TASK BRIEF ▸ Copy the lines between the line containing "Between 10 and" and the line containing "What is the average", inclusive, reproducing them word for word.

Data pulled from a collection

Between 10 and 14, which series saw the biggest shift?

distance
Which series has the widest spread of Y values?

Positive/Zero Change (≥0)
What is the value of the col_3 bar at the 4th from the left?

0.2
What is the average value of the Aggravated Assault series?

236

* * *

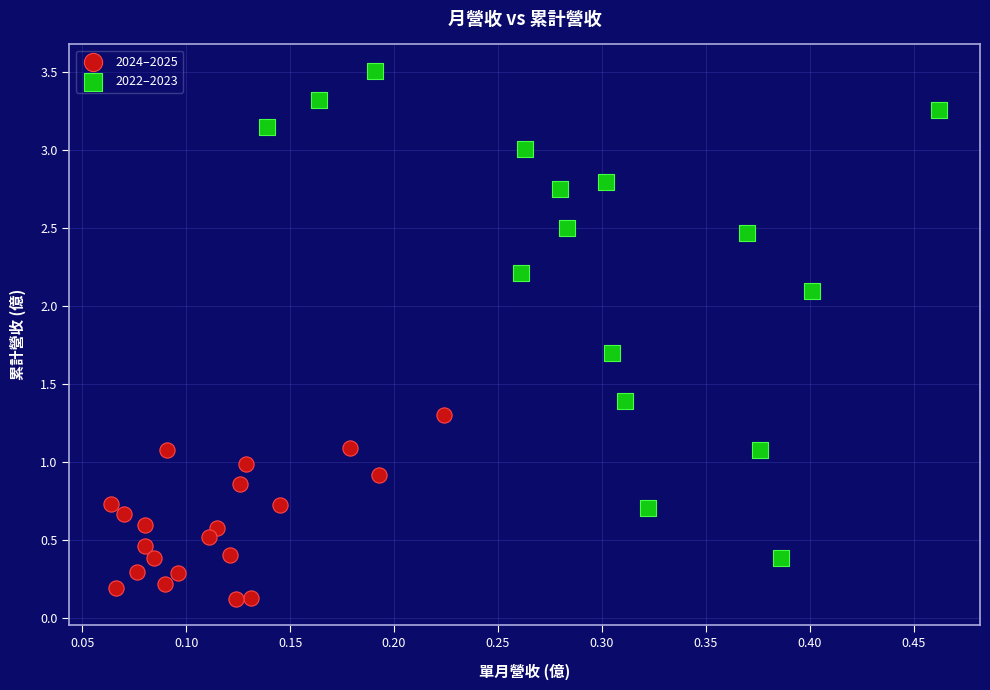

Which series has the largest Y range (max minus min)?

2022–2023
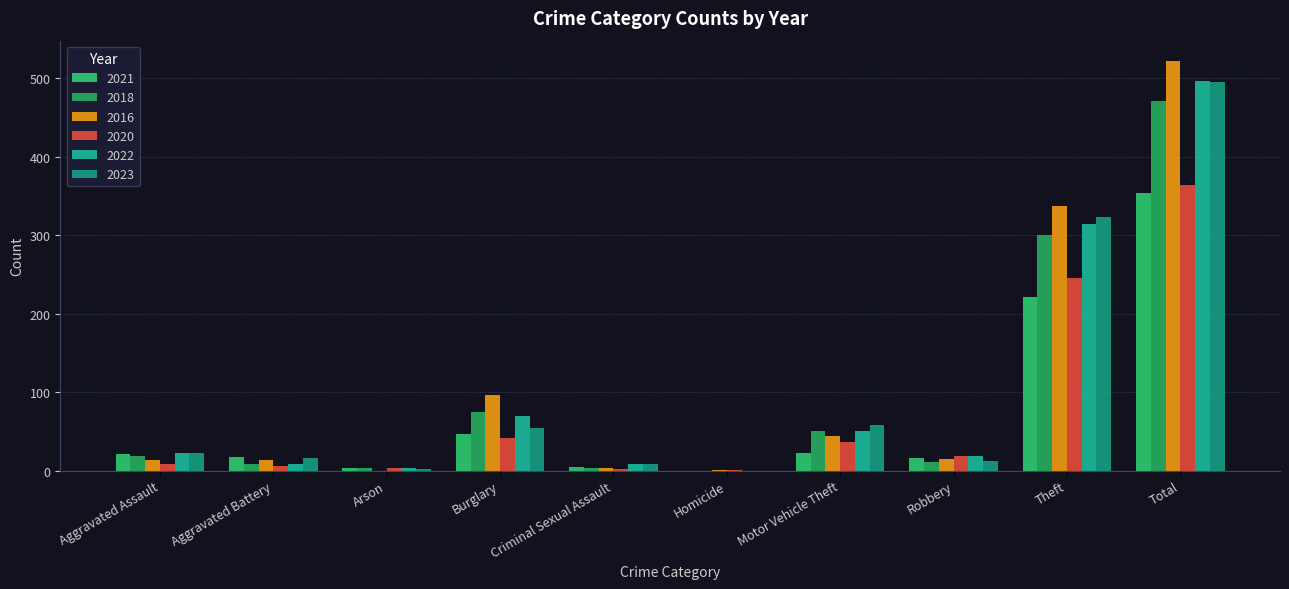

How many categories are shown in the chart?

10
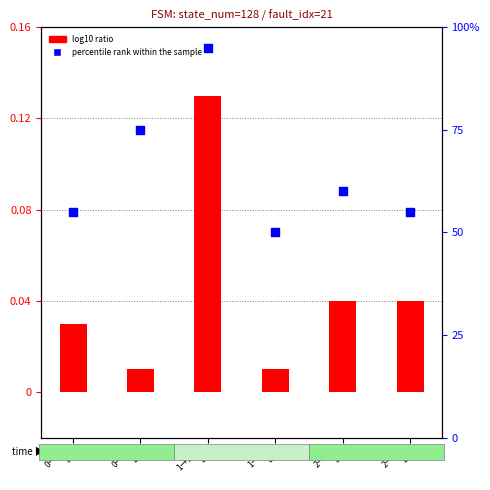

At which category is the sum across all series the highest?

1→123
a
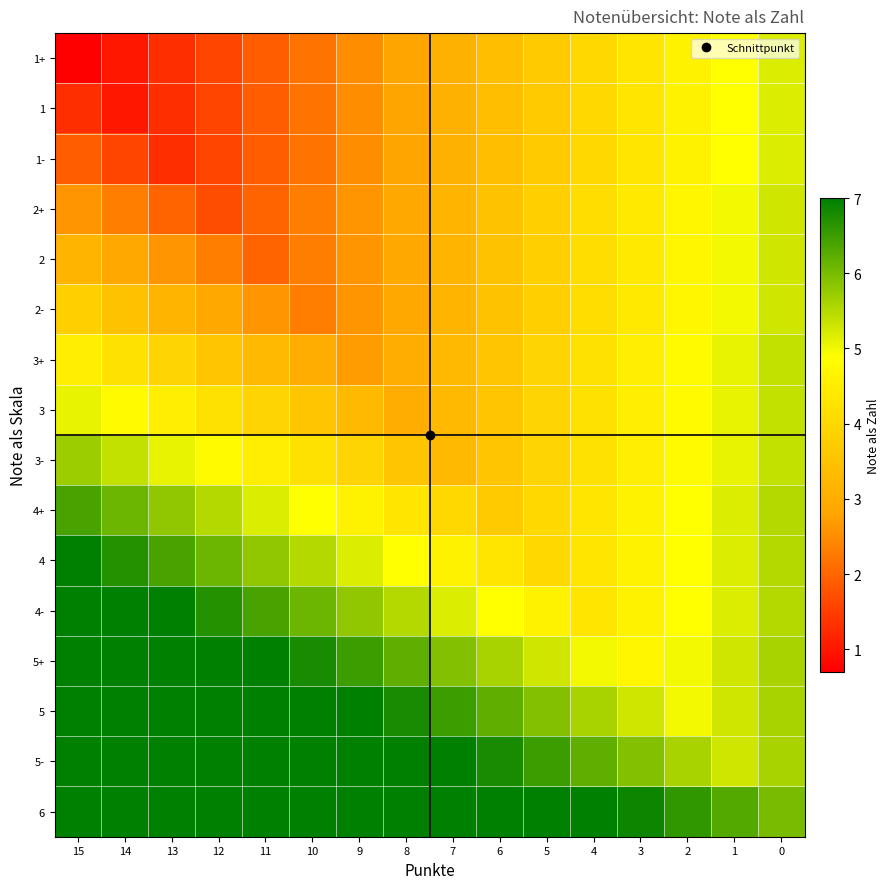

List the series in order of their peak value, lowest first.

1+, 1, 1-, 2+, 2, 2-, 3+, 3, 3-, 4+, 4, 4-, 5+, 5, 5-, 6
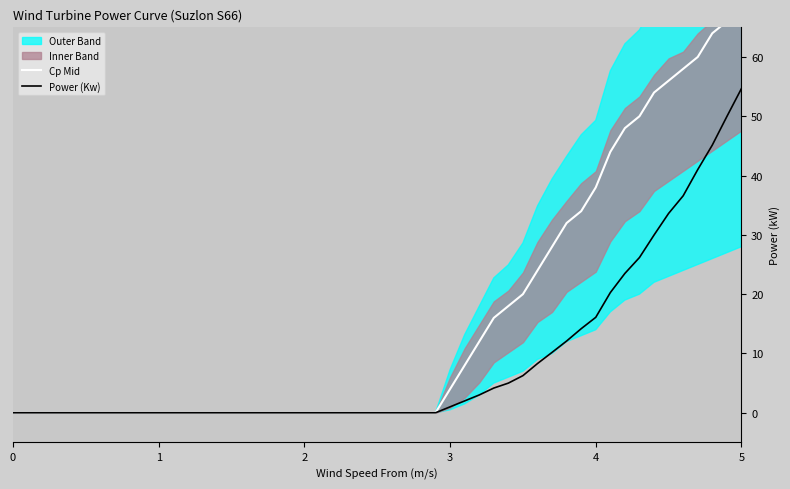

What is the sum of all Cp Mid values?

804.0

SOLVED PROBLEM ▸
Between 10 and 14, which series saw the biggest shift?

distance
Which series has the widest spread of Y values?

Positive/Zero Change (≥0)
What is the value of the col_3 bar at the 4th from the left?

0.2
What is the average value of the Aggravated Assault series?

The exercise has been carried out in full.